### Reading passage
▶

Economic conditions and markets will always change more quickly than public policy can account for. The question for Mr. Garcetti and for the ladies and gentlemen in Sacramento is not how to keep the movies and television shows in California but how to make California an attractive place to do business of any sort. That begins with admitting to themselves that if Silicon Valley and Hollywood weren’t already in California, nobody in their right mind would move them there. California’s fiscal instability, its rapacious unions, its enterprise-deadening public sector, and its recent experiments with ex post facto taxation all must give pause to investors, as must the plainly unsustainable finances of the state as a whole and the city of Los Angeles in particular. A film czar isn’t going to turn that around, and California doesn’t have enough money to bribe its marquee industry into staying put. Saving California means deep and wide top-to-bottom reform, which means dispatching a whole herd of sacred cows to the slaughterhouse. If Eric Garcetti is the man for that job, he has never given any indication of the fact. The fact that he’s still thinking in terms of czars and chickenfeed incentives suggests that he is miles away from understanding the nature of the problem.
Robert Conquest’s First Law of Politics posits that “Everyone is conservative about what he knows best,” and Hollywood is no different. Last night, I watched the Blu-Ray of Black Rain, starring Michael Douglas, and directed by Ridley Scott. Released in 1989, in-between Michael Keaton’s Gung Ho and Sean Connery’s Rising Sun, the film is the second in Hollywood’s unofficial late-’80s and early-’90s trilogy of films warning American audiences that Japan was about to supplant America as a world superpower, because of its powerful, all-knowing government, intertwined corporatist business environment, and collectivist thinking. “Perhaps you should think less of yourself and more of your group; try to work like in Japanese,” the local police liaison in Tokyo sagely advises Douglas’s cliched rogue cop in the film.

◀

### What to do
a - Write out the passage on California and Hollywood, starting at the words "Robert Conquest’s First" and ending after "in the film.".
b - Continue the passage on California and Hollywood from its last sentence.
The material that comes after this passage has no connection to it.

### Provided material
▶

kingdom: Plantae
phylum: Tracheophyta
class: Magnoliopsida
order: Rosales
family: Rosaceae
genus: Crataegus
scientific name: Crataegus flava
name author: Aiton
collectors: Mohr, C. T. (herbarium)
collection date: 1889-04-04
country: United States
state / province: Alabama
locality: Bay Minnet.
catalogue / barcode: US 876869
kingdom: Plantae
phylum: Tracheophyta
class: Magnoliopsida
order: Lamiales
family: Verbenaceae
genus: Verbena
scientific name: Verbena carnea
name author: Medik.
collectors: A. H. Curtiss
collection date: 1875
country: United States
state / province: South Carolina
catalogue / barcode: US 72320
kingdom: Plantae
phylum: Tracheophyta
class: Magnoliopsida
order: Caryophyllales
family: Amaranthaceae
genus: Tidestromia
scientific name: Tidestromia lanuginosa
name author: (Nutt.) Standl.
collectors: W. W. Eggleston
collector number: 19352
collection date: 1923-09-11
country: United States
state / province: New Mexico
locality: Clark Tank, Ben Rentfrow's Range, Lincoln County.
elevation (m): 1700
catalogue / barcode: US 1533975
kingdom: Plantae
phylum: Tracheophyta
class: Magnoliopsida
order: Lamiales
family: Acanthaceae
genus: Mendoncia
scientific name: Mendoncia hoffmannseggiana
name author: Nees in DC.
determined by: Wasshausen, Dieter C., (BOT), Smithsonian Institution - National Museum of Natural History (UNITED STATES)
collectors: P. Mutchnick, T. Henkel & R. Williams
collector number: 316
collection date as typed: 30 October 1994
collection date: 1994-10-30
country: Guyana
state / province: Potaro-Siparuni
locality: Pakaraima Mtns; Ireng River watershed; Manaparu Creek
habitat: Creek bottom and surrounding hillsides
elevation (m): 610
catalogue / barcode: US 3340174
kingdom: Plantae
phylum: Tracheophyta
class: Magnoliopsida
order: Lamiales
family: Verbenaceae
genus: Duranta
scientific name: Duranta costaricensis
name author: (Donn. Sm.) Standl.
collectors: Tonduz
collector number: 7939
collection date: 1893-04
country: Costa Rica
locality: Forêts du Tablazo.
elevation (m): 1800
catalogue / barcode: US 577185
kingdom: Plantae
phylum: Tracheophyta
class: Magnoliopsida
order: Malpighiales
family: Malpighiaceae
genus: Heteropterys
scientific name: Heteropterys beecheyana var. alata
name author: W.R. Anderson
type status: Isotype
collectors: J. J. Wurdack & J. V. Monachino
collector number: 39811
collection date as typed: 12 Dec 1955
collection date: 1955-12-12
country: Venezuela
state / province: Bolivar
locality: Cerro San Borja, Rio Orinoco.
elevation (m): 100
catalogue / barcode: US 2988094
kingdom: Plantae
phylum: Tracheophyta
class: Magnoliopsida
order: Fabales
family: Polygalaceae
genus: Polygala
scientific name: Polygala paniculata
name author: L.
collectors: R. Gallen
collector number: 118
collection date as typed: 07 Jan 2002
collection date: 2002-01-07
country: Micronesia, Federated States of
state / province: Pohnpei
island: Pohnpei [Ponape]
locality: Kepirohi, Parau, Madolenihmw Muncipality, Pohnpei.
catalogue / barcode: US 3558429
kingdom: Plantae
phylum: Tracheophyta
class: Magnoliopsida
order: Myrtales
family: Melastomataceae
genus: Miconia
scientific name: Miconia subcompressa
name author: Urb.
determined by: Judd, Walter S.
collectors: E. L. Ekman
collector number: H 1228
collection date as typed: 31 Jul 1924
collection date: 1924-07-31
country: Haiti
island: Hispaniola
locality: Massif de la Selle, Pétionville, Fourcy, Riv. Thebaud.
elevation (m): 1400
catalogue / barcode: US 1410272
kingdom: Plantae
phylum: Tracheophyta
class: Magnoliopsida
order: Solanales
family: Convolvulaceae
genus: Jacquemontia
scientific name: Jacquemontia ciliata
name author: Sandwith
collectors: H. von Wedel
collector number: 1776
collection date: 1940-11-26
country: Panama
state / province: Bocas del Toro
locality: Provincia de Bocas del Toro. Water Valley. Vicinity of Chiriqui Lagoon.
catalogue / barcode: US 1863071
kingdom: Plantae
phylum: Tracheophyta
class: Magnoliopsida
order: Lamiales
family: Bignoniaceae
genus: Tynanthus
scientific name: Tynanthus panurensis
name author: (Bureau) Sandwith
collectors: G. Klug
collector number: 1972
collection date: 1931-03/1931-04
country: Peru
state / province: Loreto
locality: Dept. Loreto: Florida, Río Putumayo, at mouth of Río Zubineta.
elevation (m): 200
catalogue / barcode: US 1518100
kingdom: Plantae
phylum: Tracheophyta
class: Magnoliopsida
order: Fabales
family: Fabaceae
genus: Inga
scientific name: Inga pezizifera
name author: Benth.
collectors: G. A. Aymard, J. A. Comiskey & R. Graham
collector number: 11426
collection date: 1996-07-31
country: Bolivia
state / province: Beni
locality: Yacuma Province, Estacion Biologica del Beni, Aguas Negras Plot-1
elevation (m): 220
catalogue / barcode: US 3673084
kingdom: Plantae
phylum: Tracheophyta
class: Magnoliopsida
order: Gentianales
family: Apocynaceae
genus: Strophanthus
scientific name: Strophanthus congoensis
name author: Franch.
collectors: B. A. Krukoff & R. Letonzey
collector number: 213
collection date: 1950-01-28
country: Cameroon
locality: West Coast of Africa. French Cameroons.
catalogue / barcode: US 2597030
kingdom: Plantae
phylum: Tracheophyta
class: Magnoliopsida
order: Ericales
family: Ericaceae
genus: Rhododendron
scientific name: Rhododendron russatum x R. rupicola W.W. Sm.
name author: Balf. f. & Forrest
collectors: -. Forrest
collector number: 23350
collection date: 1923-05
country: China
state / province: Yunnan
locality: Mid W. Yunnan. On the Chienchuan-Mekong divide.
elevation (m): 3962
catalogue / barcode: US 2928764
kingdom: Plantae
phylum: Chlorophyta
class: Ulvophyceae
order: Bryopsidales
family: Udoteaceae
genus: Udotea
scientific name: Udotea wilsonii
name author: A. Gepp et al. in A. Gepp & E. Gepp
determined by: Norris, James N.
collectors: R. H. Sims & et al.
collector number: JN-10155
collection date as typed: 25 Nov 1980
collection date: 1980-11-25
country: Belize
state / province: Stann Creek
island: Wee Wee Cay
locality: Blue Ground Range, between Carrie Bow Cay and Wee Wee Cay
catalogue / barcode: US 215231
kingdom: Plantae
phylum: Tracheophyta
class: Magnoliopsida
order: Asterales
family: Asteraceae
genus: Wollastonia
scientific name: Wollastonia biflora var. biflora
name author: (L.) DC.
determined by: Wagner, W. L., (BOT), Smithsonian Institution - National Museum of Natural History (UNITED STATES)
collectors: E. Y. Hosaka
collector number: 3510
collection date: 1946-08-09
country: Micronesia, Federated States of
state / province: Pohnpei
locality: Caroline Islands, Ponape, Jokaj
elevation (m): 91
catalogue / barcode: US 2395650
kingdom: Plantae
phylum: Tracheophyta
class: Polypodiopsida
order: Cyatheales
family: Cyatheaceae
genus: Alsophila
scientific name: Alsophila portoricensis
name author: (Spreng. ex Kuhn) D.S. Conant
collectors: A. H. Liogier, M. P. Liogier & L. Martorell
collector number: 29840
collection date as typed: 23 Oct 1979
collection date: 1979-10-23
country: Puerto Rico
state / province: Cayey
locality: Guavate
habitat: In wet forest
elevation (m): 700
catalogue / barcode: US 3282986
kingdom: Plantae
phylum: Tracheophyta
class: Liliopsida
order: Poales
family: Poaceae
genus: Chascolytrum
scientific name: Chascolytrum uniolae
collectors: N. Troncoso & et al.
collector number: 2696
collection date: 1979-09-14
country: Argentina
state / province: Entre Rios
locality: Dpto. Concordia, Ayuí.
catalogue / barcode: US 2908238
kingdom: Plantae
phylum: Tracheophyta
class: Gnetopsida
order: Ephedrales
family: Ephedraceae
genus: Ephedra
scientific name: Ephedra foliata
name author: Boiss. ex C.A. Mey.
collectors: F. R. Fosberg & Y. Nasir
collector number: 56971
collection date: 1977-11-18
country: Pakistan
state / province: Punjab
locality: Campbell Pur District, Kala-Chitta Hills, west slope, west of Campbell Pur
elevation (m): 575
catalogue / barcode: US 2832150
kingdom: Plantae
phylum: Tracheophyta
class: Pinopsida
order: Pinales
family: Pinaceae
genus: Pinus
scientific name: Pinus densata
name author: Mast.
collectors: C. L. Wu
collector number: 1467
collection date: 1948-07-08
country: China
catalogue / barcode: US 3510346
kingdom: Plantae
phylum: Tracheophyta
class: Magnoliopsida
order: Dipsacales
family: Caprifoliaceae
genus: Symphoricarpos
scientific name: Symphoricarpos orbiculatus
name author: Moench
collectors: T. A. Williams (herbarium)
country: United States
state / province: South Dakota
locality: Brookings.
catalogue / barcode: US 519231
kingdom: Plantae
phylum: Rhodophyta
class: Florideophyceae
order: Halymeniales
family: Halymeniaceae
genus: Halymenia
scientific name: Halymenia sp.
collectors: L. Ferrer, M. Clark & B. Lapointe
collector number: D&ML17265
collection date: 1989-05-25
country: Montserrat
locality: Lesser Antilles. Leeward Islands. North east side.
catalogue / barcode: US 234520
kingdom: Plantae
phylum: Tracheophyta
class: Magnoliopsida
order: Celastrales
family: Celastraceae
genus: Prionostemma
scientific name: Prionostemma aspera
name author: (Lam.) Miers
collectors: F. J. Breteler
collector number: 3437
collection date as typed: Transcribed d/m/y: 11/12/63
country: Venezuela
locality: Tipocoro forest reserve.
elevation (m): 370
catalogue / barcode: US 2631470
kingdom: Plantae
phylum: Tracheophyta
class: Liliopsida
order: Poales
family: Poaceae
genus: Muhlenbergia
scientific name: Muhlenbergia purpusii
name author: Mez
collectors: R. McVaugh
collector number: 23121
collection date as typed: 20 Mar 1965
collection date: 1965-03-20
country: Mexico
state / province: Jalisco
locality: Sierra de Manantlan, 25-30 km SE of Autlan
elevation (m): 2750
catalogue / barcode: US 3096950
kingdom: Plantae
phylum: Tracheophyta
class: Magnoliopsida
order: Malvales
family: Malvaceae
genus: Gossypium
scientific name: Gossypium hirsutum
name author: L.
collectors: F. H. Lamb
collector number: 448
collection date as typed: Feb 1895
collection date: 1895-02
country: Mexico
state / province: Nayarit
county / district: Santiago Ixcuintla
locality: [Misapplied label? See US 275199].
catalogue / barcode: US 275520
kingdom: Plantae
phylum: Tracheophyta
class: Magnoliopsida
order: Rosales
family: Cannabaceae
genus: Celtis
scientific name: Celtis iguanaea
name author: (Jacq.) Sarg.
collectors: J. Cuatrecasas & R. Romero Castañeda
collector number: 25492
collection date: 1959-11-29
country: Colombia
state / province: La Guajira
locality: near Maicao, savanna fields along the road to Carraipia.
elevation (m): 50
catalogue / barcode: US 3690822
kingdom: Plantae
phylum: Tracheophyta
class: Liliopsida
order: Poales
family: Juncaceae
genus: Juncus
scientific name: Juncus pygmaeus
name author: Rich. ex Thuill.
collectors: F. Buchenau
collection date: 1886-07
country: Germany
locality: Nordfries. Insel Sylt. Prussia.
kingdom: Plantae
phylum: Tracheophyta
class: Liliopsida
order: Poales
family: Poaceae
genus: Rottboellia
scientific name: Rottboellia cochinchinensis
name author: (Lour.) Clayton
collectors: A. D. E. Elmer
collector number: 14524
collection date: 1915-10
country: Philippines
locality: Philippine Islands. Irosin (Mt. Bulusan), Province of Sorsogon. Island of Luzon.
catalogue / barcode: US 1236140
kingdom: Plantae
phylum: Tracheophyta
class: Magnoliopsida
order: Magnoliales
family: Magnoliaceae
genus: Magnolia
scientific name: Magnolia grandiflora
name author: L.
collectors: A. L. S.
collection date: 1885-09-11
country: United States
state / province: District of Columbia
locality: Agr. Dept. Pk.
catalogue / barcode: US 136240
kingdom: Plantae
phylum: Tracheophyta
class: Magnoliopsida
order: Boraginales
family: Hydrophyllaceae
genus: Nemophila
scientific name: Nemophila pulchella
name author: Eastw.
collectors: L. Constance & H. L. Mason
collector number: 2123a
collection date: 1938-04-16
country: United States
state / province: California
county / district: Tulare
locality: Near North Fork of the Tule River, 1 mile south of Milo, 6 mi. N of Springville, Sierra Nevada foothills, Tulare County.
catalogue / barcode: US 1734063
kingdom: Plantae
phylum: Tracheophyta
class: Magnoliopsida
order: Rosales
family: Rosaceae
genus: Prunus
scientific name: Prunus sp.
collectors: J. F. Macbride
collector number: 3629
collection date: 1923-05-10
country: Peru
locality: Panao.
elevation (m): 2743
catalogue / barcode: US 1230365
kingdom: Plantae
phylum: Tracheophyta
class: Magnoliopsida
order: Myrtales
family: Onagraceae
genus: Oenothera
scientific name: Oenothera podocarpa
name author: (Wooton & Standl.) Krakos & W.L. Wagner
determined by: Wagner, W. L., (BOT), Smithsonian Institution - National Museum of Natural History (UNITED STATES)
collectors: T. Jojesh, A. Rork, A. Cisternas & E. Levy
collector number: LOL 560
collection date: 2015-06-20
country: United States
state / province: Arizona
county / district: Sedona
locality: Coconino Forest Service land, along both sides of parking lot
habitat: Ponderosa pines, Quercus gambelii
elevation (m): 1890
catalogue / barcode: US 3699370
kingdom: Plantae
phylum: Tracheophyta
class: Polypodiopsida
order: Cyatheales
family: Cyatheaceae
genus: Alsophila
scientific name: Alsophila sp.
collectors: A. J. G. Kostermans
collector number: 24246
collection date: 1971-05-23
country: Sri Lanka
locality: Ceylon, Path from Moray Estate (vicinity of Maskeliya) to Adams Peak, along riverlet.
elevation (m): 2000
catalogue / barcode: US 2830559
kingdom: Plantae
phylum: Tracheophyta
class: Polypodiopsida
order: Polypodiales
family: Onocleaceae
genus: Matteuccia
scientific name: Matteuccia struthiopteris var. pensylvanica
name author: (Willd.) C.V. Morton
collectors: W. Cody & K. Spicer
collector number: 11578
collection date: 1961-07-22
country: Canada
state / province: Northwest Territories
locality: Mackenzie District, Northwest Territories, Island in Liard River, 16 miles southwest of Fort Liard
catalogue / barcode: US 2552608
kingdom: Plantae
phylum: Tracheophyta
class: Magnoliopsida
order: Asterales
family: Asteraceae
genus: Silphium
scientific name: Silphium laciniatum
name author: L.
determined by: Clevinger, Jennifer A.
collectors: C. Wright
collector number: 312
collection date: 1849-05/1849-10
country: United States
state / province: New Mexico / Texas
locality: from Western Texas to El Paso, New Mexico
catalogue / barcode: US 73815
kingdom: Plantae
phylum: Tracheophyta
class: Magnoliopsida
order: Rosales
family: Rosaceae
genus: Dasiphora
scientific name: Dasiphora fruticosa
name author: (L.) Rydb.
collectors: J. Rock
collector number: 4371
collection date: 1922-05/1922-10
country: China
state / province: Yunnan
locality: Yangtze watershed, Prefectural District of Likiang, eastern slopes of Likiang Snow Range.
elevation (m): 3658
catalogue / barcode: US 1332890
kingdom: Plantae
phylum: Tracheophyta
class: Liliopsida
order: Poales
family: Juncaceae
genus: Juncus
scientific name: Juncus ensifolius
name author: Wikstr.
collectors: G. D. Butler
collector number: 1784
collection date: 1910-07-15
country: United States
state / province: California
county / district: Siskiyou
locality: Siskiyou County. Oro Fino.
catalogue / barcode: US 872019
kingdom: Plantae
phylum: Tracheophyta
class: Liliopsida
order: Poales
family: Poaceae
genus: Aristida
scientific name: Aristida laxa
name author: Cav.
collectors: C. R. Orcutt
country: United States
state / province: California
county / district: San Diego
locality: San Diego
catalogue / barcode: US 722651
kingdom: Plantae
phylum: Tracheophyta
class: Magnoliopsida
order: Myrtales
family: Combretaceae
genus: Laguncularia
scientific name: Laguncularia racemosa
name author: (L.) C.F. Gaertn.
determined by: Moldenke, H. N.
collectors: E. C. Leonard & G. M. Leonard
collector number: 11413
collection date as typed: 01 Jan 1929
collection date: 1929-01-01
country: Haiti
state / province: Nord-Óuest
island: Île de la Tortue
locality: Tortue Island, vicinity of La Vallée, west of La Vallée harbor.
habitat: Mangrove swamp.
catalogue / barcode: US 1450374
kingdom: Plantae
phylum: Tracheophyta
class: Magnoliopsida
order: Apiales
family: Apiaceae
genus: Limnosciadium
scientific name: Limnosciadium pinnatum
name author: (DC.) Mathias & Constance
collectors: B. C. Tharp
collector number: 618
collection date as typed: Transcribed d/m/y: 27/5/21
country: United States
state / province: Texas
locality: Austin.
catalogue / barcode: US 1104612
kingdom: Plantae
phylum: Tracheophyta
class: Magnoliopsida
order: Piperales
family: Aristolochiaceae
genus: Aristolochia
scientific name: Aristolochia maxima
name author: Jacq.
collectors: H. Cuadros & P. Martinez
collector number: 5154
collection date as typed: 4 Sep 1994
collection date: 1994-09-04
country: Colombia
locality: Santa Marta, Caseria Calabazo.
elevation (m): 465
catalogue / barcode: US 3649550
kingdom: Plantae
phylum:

◀

### Task-by-task answers
a -
Robert Conquest’s First Law of Politics posits that “Everyone is conservative about what he knows best,” and Hollywood is no different. Last night, I watched the Blu-Ray of Black Rain, starring Michael Douglas, and directed by Ridley Scott. Released in 1989, in-between Michael Keaton’s Gung Ho and Sean Connery’s Rising Sun, the film is the second in Hollywood’s unofficial late-’80s and early-’90s trilogy of films warning American audiences that Japan was about to supplant America as a world superpower, because of its powerful, all-knowing government, intertwined corporatist business environment, and collectivist thinking. “Perhaps you should think less of yourself and more of your group; try to work like in Japanese,” the local police liaison in Tokyo sagely advises Douglas’s cliched rogue cop in the film.

b -
Meanwhile in reality, on the disc’s making-of featurette, Ridley Scott and producer Sherry Lansing discuss how they had to ultimately abandon Japan as a filming location, because the rigid local government in each city the crew filmed in required Kafkaesque massive amounts of paperwork, demanded to know where every light would be placed, and wouldn’t permit even a half hour of overtime shooting. “When the crew ran a few minutes over filming at a location in Japan, they were not only told to leave, a man physically walked in front of the camera and forbade them from continuing filming,” IMDB notes, which Lansing also mentioned on the disc. The film’s final act, involving a shootout and motorcycle chase ostensibly within a foggy Japanese farm, ended up being shot at a heavily disguised Napa Valley winery back in California.
“The high cost and red tape involved in filming in Japan prompted director Scott to declare that he would never film in that country again,” according to Wikipedia, which may even be right on this one. Thus, even before the film was complete, its producers were learning why it was unlikely that Japanese world domination was going to happen anytime soon, unlike the subtext of the film. And having learned this lesson in freedom and how a stifling government tramples entrepreneurship and creativity, every “above the line” member of the film’s production team and most of its stars went on to enthusiastically vote for Barack Obama in 2008 and 2012, to trample your freedom.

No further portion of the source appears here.